Oh, wait, there is more. I have extra dry feet and weird discolorations on my fingers and toes (though that kind of started with the Red Devil). It’s super cute. Plus, I feel like I have aged so much. And still, no weight loss. I want to be upset about the lack of weight loss, but (and I may have said this before) this could be the reason I have staved off sickness and/or infections. Maintaining, if not gaining, a glorious overweight weight.

Then the rest of the week I had so many worries. Combatting with how I feel with worrying about my forgetfulness and paying the bills. Let me tell you, chemo brain is a real thing. I have made more mistakes with my bills when on the Red Devil then I realized, and I feel like I’m coming out of that fog and trying to play catch up. I sit here trying to be sure there is nothing we are forgetting. The house is also falling behind in cleaning as Kevin is only one man.

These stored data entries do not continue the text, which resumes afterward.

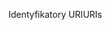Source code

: <span data-ttu-id="44979-101">Identyfikatory URI</span><span class="sxs-lookup"><span data-stu-id="44979-101">URIs</span></span>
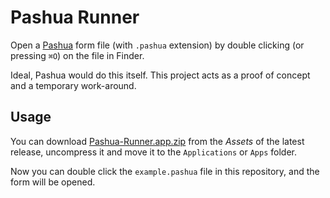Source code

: Pashua Runner
=============

Open a [Pashua][] form file (with `.pashua` extension) by double clicking (or pressing `⌘O`) on the file in Finder.

Ideal, Pashua would do this itself. This project acts as a proof of concept and a temporary work-around.

Usage
-----

You can download [Pashua-Runner.app.zip][release] from the _Assets_ of the latest release, uncompress it and move it to the `Applications` or `Apps` folder.

Now you can double click the `example.pashua` file in this repository, and the form will be opened.


[Pashua]: https://www.bluem.net/en/projects/pashua/
[release]: https://github.com/doekman/Pashua-Runner/releases/latest
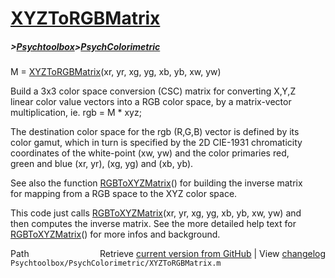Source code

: # [XYZToRGBMatrix](XYZToRGBMatrix)
##### >[Psychtoolbox](Psychtoolbox)>[PsychColorimetric](PsychColorimetric)

M = [XYZToRGBMatrix](XYZToRGBMatrix)(xr, yr, xg, yg, xb, yb, xw, yw)  
  
Build a 3x3 color space conversion (CSC) matrix for converting X,Y,Z  
linear color value vectors into a RGB color space, by a matrix-vector  
multiplication, ie. rgb = M \* xyz;  
  
The destination color space for the rgb (R,G,B) vector is defined by its  
color gamut, which in turn is specified by the 2D CIE-1931 chromaticity  
coordinates of the white-point (xw, yw) and the color primaries red,  
green and blue (xr, yr), (xg, yg) and (xb, yb).  
  
See also the function [RGBToXYZMatrix](RGBToXYZMatrix)() for building the inverse matrix  
for mapping from a RGB space to the XYZ color space.  
  
This code just calls [RGBToXYZMatrix](RGBToXYZMatrix)(xr, yr, xg, yg, xb, yb, xw, yw) and  
then computes the inverse matrix. See the more detailed help text for  
[RGBToXYZMatrix](RGBToXYZMatrix)() for more infos and background.  
  




<div class="code_header" style="text-align:right;">
  <span style="float:left;">Path&nbsp;&nbsp;</span> <span class="counter">Retrieve <a href=
  "https://raw.github.com/Psychtoolbox-3/Psychtoolbox-3/beta/Psychtoolbox/PsychColorimetric/XYZToRGBMatrix.m">current version from GitHub</a> | View <a href=
  "https://github.com/Psychtoolbox-3/Psychtoolbox-3/commits/beta/Psychtoolbox/PsychColorimetric/XYZToRGBMatrix.m">changelog</a></span>
</div>
<div class="code">
  <code>Psychtoolbox/PsychColorimetric/XYZToRGBMatrix.m</code>
</div>


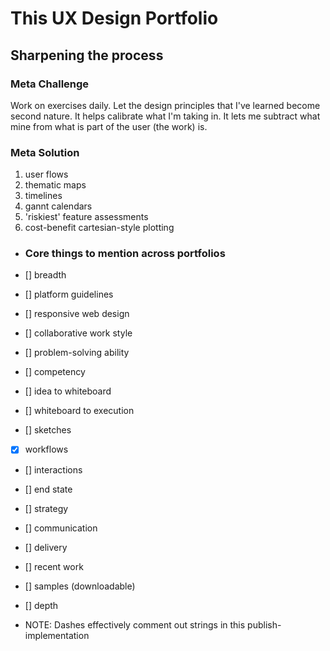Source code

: # This UX Design Portfolio
## Sharpening the process

### Meta Challenge

Work on exercises daily. Let the design principles that I've learned become second nature.  It helps calibrate what I'm taking in.  It lets me subtract what mine from what is part of the user (the work) is.

### Meta Solution
1. user flows
2. thematic maps
3. timelines
4. gannt calendars
5. 'riskiest' feature assessments
6. cost-benefit cartesian-style plotting



- ### Core things to mention across portfolios

- [] breadth
- [] platform guidelines
- [] responsive web design
- [] collaborative work style
- [] problem-solving ability
- [] competency
- [] idea to whiteboard
- [] whiteboard to execution
- [] sketches
- [x] workflows
- [] interactions
- [] end state
- [] strategy
- [] communication
- [] delivery
- [] recent work
- [] samples (downloadable)
- [] depth

- NOTE: Dashes effectively comment out strings in this publish-implementation
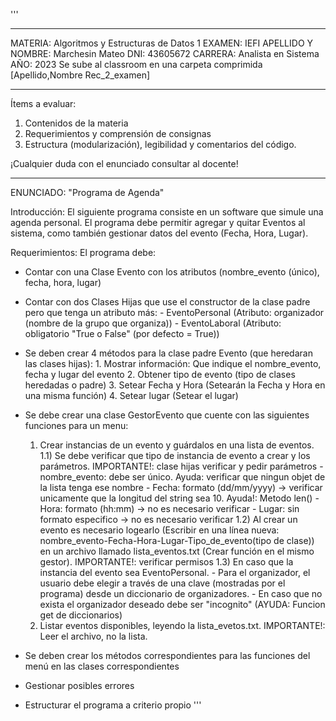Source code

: '''

---

MATERIA: Algoritmos y Estructuras de Datos 1
EXAMEN: IEFI
APELLIDO Y NOMBRE: Marchesin Mateo
DNI: 43605672
CARRERA: Analista en Sistema
AÑO: 2023
Se sube al classroom en una carpeta comprimida [Apellido,Nombre Rec_2_examen]

---

Ítems a evaluar:

1.  Contenidos de la materia
2.  Requerimientos y comprensión de consignas
3.  Estructura (modularización), legibilidad y comentarios del código.

¡Cualquier duda con el enunciado consultar al docente!

---

ENUNCIADO: "Programa de Agenda"

Introducción:
El siguiente programa consiste en un software que simule una agenda personal.
El programa debe permitir agregar y quitar Eventos al sistema, como también gestionar datos del evento (Fecha, Hora, Lugar).

Requerimientos:
El programa debe:

-   Contar con una Clase Evento con los atributos (nombre_evento (único), fecha, hora, lugar)
-   Contar con dos Clases Hijas que use el constructor de la clase padre pero que tenga un atributo más: - EventoPersonal (Atributo: organizador (nombre de la grupo que organiza)) - EventoLaboral (Atributo: obligatorio "True o False" (por defecto = True))
-   Se deben crear 4 métodos para la clase padre Evento (que heredaran las clases hijas): 1. Mostrar información: Que indique el nombre_evento, fecha y lugar del evento 2. Obtener tipo de evento (tipo de clases heredadas o padre) 3. Setear Fecha y Hora (Setearán la Fecha y Hora en una misma función) 4. Setear lugar (Setear el lugar)

-   Se debe crear una clase GestorEvento que cuente con las siguientes funciones para un menu:

    1.  Crear instancias de un evento y guárdalos en una lista de eventos.
        1.1) Se debe verificar que tipo de instancia de evento a crear y los parámetros. IMPORTANTE!: clase hijas verificar y pedir parámetros - nombre_evento: debe ser único. Ayuda: verificar que ningun objet de la lista tenga ese nombre - Fecha: formato (dd/mm/yyyy) -> verificar unicamente que la longitud del string sea 10. Ayuda!: Metodo len() - Hora: formato (hh:mm) -> no es necesario verificar - Lugar: sin formato especifico -> no es necesario verificar
        1.2) Al crear un evento es necesario logearlo (Escribir en una línea nueva: nombre_evento-Fecha-Hora-Lugar-Tipo_de_evento(tipo de clase))
        en un archivo llamado lista_eventos.txt (Crear función en el mismo gestor). IMPORTANTE!: verificar permisos
        1.3) En caso que la instancia del evento sea EventoPersonal. - Para el organizador, el usuario debe elegir a través de una clave (mostradas por el programa)
        desde un diccionario de organizadores. - En caso que no exista el organizador deseado debe ser "incognito" (AYUDA: Funcion get de diccionarios)
    2.  Listar eventos disponibles, leyendo la lista_evetos.txt. IMPORTANTE!: Leer el archivo, no la lista.

-   Se deben crear los métodos correspondientes para las funciones del menú en las clases correspondientes
-   Gestionar posibles errores
-   Estructurar el programa a criterio propio
    '''
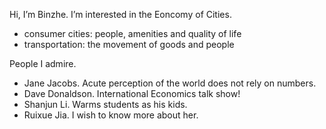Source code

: Hi, I’m Binzhe.
I’m interested in the Eoncomy of Cities.
 - consumer cities: people, amenities and quality of life
 - transportation: the movement of goods and people

People I admire.
 - Jane Jacobs. Acute perception of the world does not rely on numbers. 
 - Dave Donaldson. International Economics talk show! 
 - Shanjun Li. Warms students as his kids. 
 - Ruixue Jia. I wish to know more about her. 
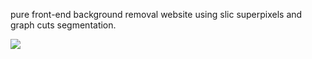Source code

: pure front-end background removal website using slic superpixels and graph cuts segmentation.

![](https://github.com/javanli/js-image-segmentation/blob/master/public/toturial.gif?raw=true)
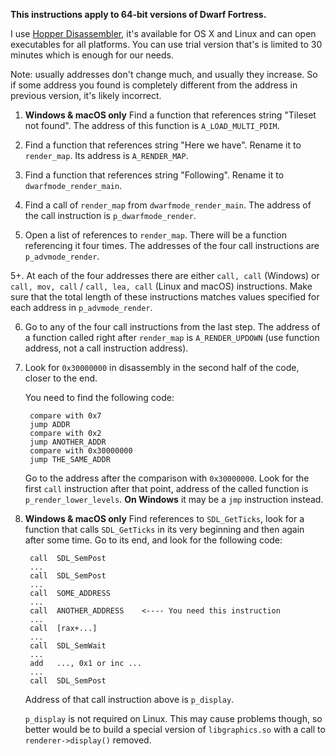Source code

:**This instructions apply to 64-bit versions of Dwarf Fortress.**

I use [Hopper Disassembler](http://www.hopperapp.com), it's available for OS X and Linux and can open executables for all platforms. You can use trial version that's is limited to 30 minutes which is enough for our needs.

Note: usually addresses don't change much, and usually they increase. So if some address you found is completely different from the address in previous version, it's likely incorrect.

1. **Windows & macOS only** Find a function that references string "Tileset not found". The address of this function is `A_LOAD_MULTI_PDIM`.

2. Find a function that references string "Here we have". Rename it to `render_map`. Its address is `A_RENDER_MAP`.

3. Find a function that references string "Following". Rename it to `dwarfmode_render_main`. 

4. Find a call of `render_map` from `dwarfmode_render_main`. The address of the call instruction is `p_dwarfmode_render`.

5. Open a list of references to `render_map`. There will be a function referencing it four times. The addresses of the four call instructions are `p_advmode_render`.

5+. At each of the four addresses there are either `call, call` (Windows) or `call, mov, call` / `call, lea, call` (Linux and macOS) instructions. Make sure that the total length of these instructions matches values specified for each address in `p_advmode_render`.

6. Go to any of the four call instructions from the last step. The address of a function called right after `render_map` is `A_RENDER_UPDOWN` (use function address, not a call instruction address). 

7. Look for `0x30000000` in disassembly in the second half of the code, closer to the end.

    You need to find the following code:
    
        compare with 0x7
        jump ADDR
        compare with 0x2
        jump ANOTHER_ADDR
        compare with 0x30000000
        jump THE_SAME_ADDR
    
    Go to the address after the comparison with `0x30000000`. Look for the first `call` instruction after that point, address of the called function is `p_render_lower_levels`. **On Windows** it may be a `jmp` instruction instead.
    
7. **Windows & macOS only** Find references to `SDL_GetTicks`, look for a function that calls `SDL_GetTicks` in its very beginning and then again after some time. Go to its end, and look for the following code:
    
        call  SDL_SemPost
        ...
        call  SDL_SemPost
        ...
        call  SOME_ADDRESS
        ...
        call  ANOTHER_ADDRESS    <---- You need this instruction
        ...
        call  [rax+...]
        ...
        call  SDL_SemWait
        ...
        add   ..., 0x1 or inc ...
        ...
        call  SDL_SemPost
    
    Address of that call instruction above is `p_display`.
    
    `p_display` is not required on Linux. This may cause problems though, so better would be to build a special version of `libgraphics.so` with a call to `renderer->display()` removed.
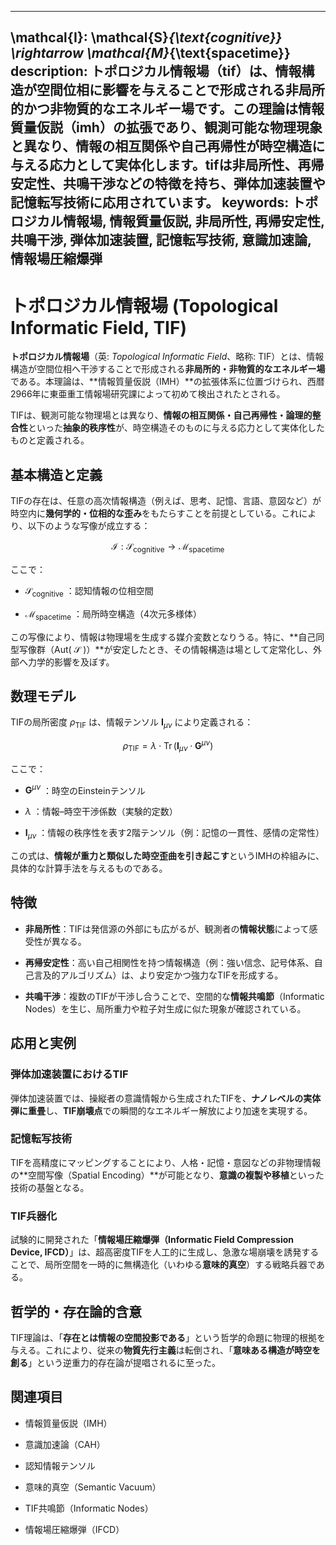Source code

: ----------
\mathcal{I}: \mathcal{S}_{\text{cognitive}} \rightarrow \mathcal{M}_{\text{spacetime}}
description: トポロジカル情報場（tif）は、情報構造が空間位相に影響を与えることで形成される非局所的かつ非物質的なエネルギー場です。この理論は情報質量仮説（imh）の拡張であり、観測可能な物理現象と異なり、情報の相互関係や自己再帰性が時空構造に与える応力として実体化します。tifは非局所性、再帰安定性、共鳴干渉などの特徴を持ち、弾体加速装置や記憶転写技術に応用されています。
keywords: トポロジカル情報場, 情報質量仮説, 非局所性, 再帰安定性, 共鳴干渉, 弾体加速装置, 記憶転写技術, 意識加速論, 情報場圧縮爆弾
----------

トポロジカル情報場 (Topological Informatic Field, TIF)
=============================================

**トポロジカル情報場**（英: _Topological Informatic Field_、略称: TIF）とは、情報構造が空間位相へ干渉することで形成される**非局所的・非物質的なエネルギー場**である。本理論は、\*\*情報質量仮説（IMH）\*\*の拡張体系に位置づけられ、西暦2966年に東亜重工情報場研究課によって初めて検出されたとされる。

TIFは、観測可能な物理場とは異なり、**情報の相互関係・自己再帰性・論理的整合性**といった**抽象的秩序性**が、時空構造そのものに与える応力として実体化したものと定義される。

基本構造と定義
-------

TIFの存在は、任意の高次情報構造（例えば、思考、記憶、言語、意図など）が時空内に**幾何学的・位相的な歪み**をもたらすことを前提としている。これにより、以下のような写像が成立する：

$$
\mathcal{I} : \mathcal{S}_{\text{cognitive}} \rightarrow \mathcal{M}_{\text{spacetime}}
$$

ここで：

*    $\mathcal{S}_{\text{cognitive}}$ ：認知情報の位相空間
    
*    $\mathcal{M}_{\text{spacetime}}$ ：局所時空構造（4次元多様体）
    

この写像により、情報は物理場を生成する媒介変数となりうる。特に、\*\*自己同型写像群（Aut( $\mathcal{S}$ )）\*\*が安定したとき、その情報構造は場として定常化し、外部へ力学的影響を及ぼす。

数理モデル
-----

TIFの局所密度  $\rho_{\text{TIF}}$  は、情報テンソル  $\mathbf{I}_{\mu\nu}$  により定義される：

$$
\rho_{\text{TIF}} = \lambda \cdot \operatorname{Tr} \left( \mathbf{I}_{\mu\nu} \cdot \mathbf{G}^{\mu\nu} \right)
$$

ここで：

*    $\mathbf{G}^{\mu\nu}$ ：時空のEinsteinテンソル
    
*    $\lambda$ ：情報–時空干渉係数（実験的定数）
    
*    $\mathbf{I}_{\mu\nu}$ ：情報の秩序性を表す2階テンソル（例：記憶の一貫性、感情の定常性）
    

この式は、**情報が重力と類似した時空歪曲を引き起こす**というIMHの枠組みに、具体的な計算手法を与えるものである。

特徴
--

*   **非局所性**：TIFは発信源の外部にも広がるが、観測者の**情報状態**によって感受性が異なる。
    
*   **再帰安定性**：高い自己相関性を持つ情報構造（例：強い信念、記号体系、自己言及的アルゴリズム）は、より安定かつ強力なTIFを形成する。
    
*   **共鳴干渉**：複数のTIFが干渉し合うことで、空間的な**情報共鳴節**（Informatic Nodes）を生じ、局所重力や粒子対生成に似た現象が確認されている。
    

応用と実例
-----

### 弾体加速装置におけるTIF

弾体加速装置では、操縦者の意識情報から生成されたTIFを、**ナノレベルの実体弾に重畳**し、**TIF崩壊点**での瞬間的なエネルギー解放により加速を実現する。

### 記憶転写技術

TIFを高精度にマッピングすることにより、人格・記憶・意図などの非物理情報の\*\*空間写像（Spatial Encoding）\*\*が可能となり、**意識の複製や移植**といった技術の基盤となる。

### TIF兵器化

試験的に開発された「**情報場圧縮爆弾（Informatic Field Compression Device, IFCD）**」は、超高密度TIFを人工的に生成し、急激な場崩壊を誘発することで、局所空間を一時的に無構造化（いわゆる**意味的真空**）する戦略兵器である。

哲学的・存在論的含意
----------

TIF理論は、「**存在とは情報の空間投影である**」という哲学的命題に物理的根拠を与える。これにより、従来の**物質先行主義**は転倒され、「**意味ある構造が時空を創る**」という逆重力的存在論が提唱されるに至った。

関連項目
----

*   情報質量仮説（IMH）
    
*   意識加速論（CAH）
    
*   認知情報テンソル
    
*   意味的真空（Semantic Vacuum）
    
*   TIF共鳴節（Informatic Nodes）
    
*   情報場圧縮爆弾（IFCD）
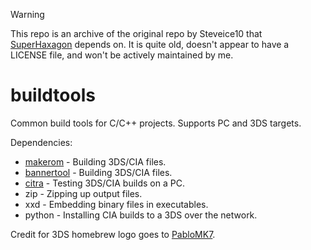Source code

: > [!WARNING]
> This repo is an archive of the original repo by Steveice10 that [SuperHaxagon](https://github.com/RedTopper/Super-Haxagon) depends on.
> It is quite old, doesn't appear to have a LICENSE file, and won't be actively maintained by me. 

# buildtools

Common build tools for C/C++ projects. Supports PC and 3DS targets.

Dependencies:
 * [makerom](https://github.com/profi200/Project_CTR/tree/master/makerom/) - Building 3DS/CIA files.
 * [bannertool](https://github.com/Steveice10/bannertool/) - Building 3DS/CIA files.
 * [citra](https://github.com/citra-emu/citra/) - Testing 3DS/CIA builds on a PC.
 * zip - Zipping up output files.
 * xxd - Embedding binary files in executables.
 * python - Installing CIA builds to a 3DS over the network.

Credit for 3DS homebrew logo goes to [PabloMK7](http://gbatemp.net/members/pablomk7.345712/).
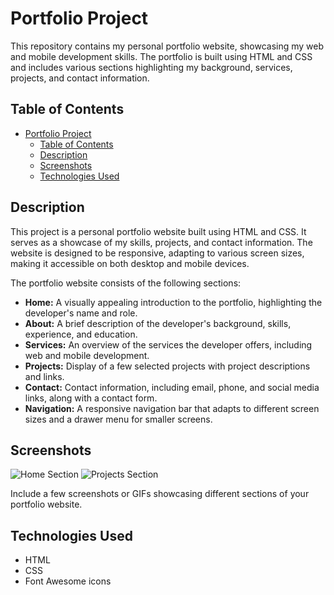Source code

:# Portfolio Project

This repository contains my personal portfolio website, showcasing my web and mobile development skills. The portfolio is built using HTML and CSS and includes various sections highlighting my background, services, projects, and contact information.

## Table of Contents

- [Portfolio Project](#portfolio-project)
  - [Table of Contents](#table-of-contents)
  - [Description](#description)
  - [Screenshots](#screenshots)
  - [Technologies Used](#technologies-used)

## Description

This project is a personal portfolio website built using HTML and CSS. It serves as a showcase of my skills, projects, and contact information. The website is designed to be responsive, adapting to various screen sizes, making it accessible on both desktop and mobile devices.

The portfolio website consists of the following sections:

- **Home:** A visually appealing introduction to the portfolio, highlighting the developer's name and role.
- **About:** A brief description of the developer's background, skills, experience, and education.
- **Services:** An overview of the services the developer offers, including web and mobile development.
- **Projects:** Display of a few selected projects with project descriptions and links.
- **Contact:** Contact information, including email, phone, and social media links, along with a contact form.
- **Navigation:** A responsive navigation bar that adapts to different screen sizes and a drawer menu for smaller screens.

## Screenshots

![Home Section](/screenshots/home.png)
![Projects Section](/screenshots/projects.png)

Include a few screenshots or GIFs showcasing different sections of your portfolio website.

## Technologies Used

- HTML
- CSS
- Font Awesome icons

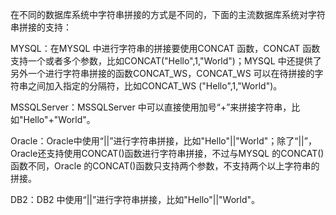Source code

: 在不同的数据库系统中字符串拼接的方式是不同的，下面的主流数据库系统对字符串拼接的支持：
MYSQL：在MYSQL 中进行字符串的拼接要使用CONCAT 函数，CONCAT 函数支持一个或者多个参数，比如CONCAT("Hello",1,"World")；MYSQL 中还提供了另外一个进行字符串拼接的函数CONCAT_WS，CONCAT_WS 可以在待拼接的字符串之间加入指定的分隔符，比如CONCAT_WS ("Hello",1,"World")。
MSSQLServer：MSSQLServer 中可以直接使用加号“+”来拼接字符串，比如"Hello"+"World"。
Oracle：Oracle中使用“||”进行字符串拼接，比如"Hello"||"World"；除了“||”，Oracle还支持使用CONCAT()函数进行字符串拼接，不过与MYSQL 的CONCAT()函数不同，Oracle 的CONCAT()函数只支持两个参数，不支持两个以上字符串的拼接。
DB2：DB2 中使用“||”进行字符串拼接，比如"Hello"||"World"。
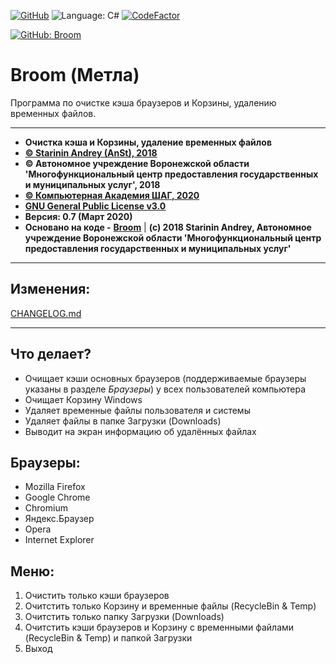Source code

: [![GitHub](https://img.shields.io/github/license/anst-foto/Broom-csharp)](/LICENSE)
![Language: C#](https://img.shields.io/badge/language-C%23-red.svg) [![CodeFactor](https://www.codefactor.io/repository/github/anst-foto/broom-csharp/badge)](https://www.codefactor.io/repository/github/anst-foto/broom-csharp)

[![GitHub: Broom](https://img.shields.io/badge/GitHub-Broom-orange.svg)](https://github.com/anst-foto/Broom-csharp)

# Broom \(Метла\)

Программа по очистке кэша браузеров и Корзины, удалению временных файлов.

---

* **Очистка кэша и Корзины, удаление временных файлов**
* [**© Starinin Andrey \(AnSt\), 2018**](https://github.com/anst-foto)
* **© Автономное учреждение Воронежской области 'Многофункциональный центр предоставления государственных и муниципальных услуг', 2018**
* [**© Компьютерная Академия ШАГ, 2020**](https://github.com/itstep-vrn)
* [**GNU General Public License v3.0**](/LICENSE)
* **Версия: 0.7 \(Март 2020\)**
* **Основано на коде -** [**Broom**](https://github.com/anst-foto/Broom) \| **(c) 2018 Starinin Andrey, Автономное учреждение Воронежской области 'Многофункциональный центр предоставления государственных и муниципальных услуг'**

---

## Изменения:

[CHANGELOG.md](/CHANGELOG.md)

---

## Что делает?

* Очищает кэши основных браузеров \(поддерживаемые браузеры указаны в разделе _Браузеры_\) у всех пользователей компьютера
* Очищает Корзину Windows
* Удаляет временные файлы пользователя и системы
* Удаляет файлы в папке Загрузки \(Downloads\)
* Выводит на экран информацию об удалённых файлах

## Браузеры:

* Mozilla Firefox
* Google Chrome
* Chromium
* Яндекс.Браузер
* Opera
* Internet Explorer

## Меню:

1. Очистить только кэши браузеров
2. Очитстить только Корзину и временные файлы \(RecycleBin & Temp\)
3. Очитстить только папку Загрузки \(Downloads\)
4. Очитстить кэши браузеров и Корзину с временными файлами \(RecycleBin & Temp\) и папкой Загрузки
5. Выход
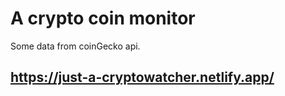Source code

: # A crypto coin monitor

Some data from coinGecko api.

## https://just-a-cryptowatcher.netlify.app/
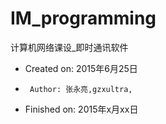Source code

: # IM_programming
计算机网络课设_即时通讯软件
 *  Created on: 2015年6月25日
 *      Author: 张永亮,gzxultra, 
 *  Finished on: 2015年x月xx日


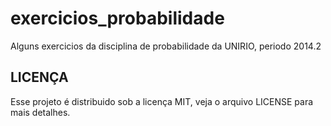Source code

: exercicios_probabilidade
========================

Alguns exercicios da disciplina de probabilidade da UNIRIO, periodo 2014.2


LICENÇA
-------

Esse projeto é distribuido sob a licença MIT, veja o arquivo LICENSE para mais detalhes.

And there is the paperwork in relationship to the treatments to fill out that required a trip to the post office. By 500 pm I’m ready for bed and I’m oversleeping. This week has been quite the opposite in some ways. No insomnia, that’s for sure. Staying awake is the problem.

And the one errand I ran this week that meant more to me than I could do justice with words was a visit to a friend of a friend. I was bestowed two wigs by this woman who she, herself, is battling cancer. However, she isn’t battling like me, she is foregoing her treatment and donating her vast collection of wigs that she never had the chance to use. She felt awesome helping me and I’m eternally grateful to have more options in hair ware. The shorter wigs are much better for more daily wear as the long ones don’t last as long if worn daily. The long one will be for special occasions.

Spending time with this wonderful woman and seeing her strength and spirit makes me realize how lucky I am at this point. I know things could change. I could be in the clear and then not. Or I could live to be 101, but I can only aspire to be as strong and generous as this woman is. I thank her. It seems small, but it really isn’t. She is one of so many women and men and sadly children facing a death sentence and still living her life. Still helping others with the time she has left. It’s incredible. She is incredible.

Another early morning appointment/day tomorrow. My lovely little brother joined me and Melina today for my cousin’s 4-year old’s birthday party, however, the little brother and Melina both have school.  Kevin and I will be dropping them off early in the morning before the next round of chemo. I should be getting my hiney to bed, but I realized I’m about to run into another post. Oops. Told you this week was a little nutty.